*** GIVEN RECORDS ***

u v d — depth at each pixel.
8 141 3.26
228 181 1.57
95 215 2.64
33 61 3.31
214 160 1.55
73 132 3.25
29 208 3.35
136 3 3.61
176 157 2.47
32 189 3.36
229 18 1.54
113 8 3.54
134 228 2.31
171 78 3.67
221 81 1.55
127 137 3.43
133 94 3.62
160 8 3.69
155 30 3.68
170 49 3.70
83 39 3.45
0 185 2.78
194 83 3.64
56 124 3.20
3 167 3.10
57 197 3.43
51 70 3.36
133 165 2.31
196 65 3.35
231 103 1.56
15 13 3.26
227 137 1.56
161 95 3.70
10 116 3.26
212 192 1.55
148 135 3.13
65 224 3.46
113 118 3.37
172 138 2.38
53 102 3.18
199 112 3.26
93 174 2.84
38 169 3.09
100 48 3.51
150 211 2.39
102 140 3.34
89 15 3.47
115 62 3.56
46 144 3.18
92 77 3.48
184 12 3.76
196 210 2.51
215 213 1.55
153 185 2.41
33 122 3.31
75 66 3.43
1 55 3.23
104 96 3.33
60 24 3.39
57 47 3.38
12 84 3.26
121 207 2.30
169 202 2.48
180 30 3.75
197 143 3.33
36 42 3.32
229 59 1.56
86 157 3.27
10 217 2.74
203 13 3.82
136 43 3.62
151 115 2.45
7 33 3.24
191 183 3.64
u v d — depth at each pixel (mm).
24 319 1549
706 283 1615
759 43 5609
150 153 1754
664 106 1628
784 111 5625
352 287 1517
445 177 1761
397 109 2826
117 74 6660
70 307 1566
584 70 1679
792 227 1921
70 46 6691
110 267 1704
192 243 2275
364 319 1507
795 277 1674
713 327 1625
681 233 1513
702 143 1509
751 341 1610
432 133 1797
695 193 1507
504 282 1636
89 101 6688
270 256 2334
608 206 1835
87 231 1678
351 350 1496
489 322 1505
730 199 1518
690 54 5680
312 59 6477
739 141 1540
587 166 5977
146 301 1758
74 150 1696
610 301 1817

*** End of GIVEN RECORDS ***

§ WORK INSTRUCTION
Transcribe each entry above exactly as it reads.

§ REPLY TO THE TASK
u v d — depth at each pixel.
8 141 3.26
228 181 1.57
95 215 2.64
33 61 3.31
214 160 1.55
73 132 3.25
29 208 3.35
136 3 3.61
176 157 2.47
32 189 3.36
229 18 1.54
113 8 3.54
134 228 2.31
171 78 3.67
221 81 1.55
127 137 3.43
133 94 3.62
160 8 3.69
155 30 3.68
170 49 3.70
83 39 3.45
0 185 2.78
194 83 3.64
56 124 3.20
3 167 3.10
57 197 3.43
51 70 3.36
133 165 2.31
196 65 3.35
231 103 1.56
15 13 3.26
227 137 1.56
161 95 3.70
10 116 3.26
212 192 1.55
148 135 3.13
65 224 3.46
113 118 3.37
172 138 2.38
53 102 3.18
199 112 3.26
93 174 2.84
38 169 3.09
100 48 3.51
150 211 2.39
102 140 3.34
89 15 3.47
115 62 3.56
46 144 3.18
92 77 3.48
184 12 3.76
196 210 2.51
215 213 1.55
153 185 2.41
33 122 3.31
75 66 3.43
1 55 3.23
104 96 3.33
60 24 3.39
57 47 3.38
12 84 3.26
121 207 2.30
169 202 2.48
180 30 3.75
197 143 3.33
36 42 3.32
229 59 1.56
86 157 3.27
10 217 2.74
203 13 3.82
136 43 3.62
151 115 2.45
7 33 3.24
191 183 3.64
u v d — depth at each pixel (mm).
24 319 1549
706 283 1615
759 43 5609
150 153 1754
664 106 1628
784 111 5625
352 287 1517
445 177 1761
397 109 2826
117 74 6660
70 307 1566
584 70 1679
792 227 1921
70 46 6691
110 267 1704
192 243 2275
364 319 1507
795 277 1674
713 327 1625
681 233 1513
702 143 1509
751 341 1610
432 133 1797
695 193 1507
504 282 1636
89 101 6688
270 256 2334
608 206 1835
87 231 1678
351 350 1496
489 322 1505
730 199 1518
690 54 5680
312 59 6477
739 141 1540
587 166 5977
146 301 1758
74 150 1696
610 301 1817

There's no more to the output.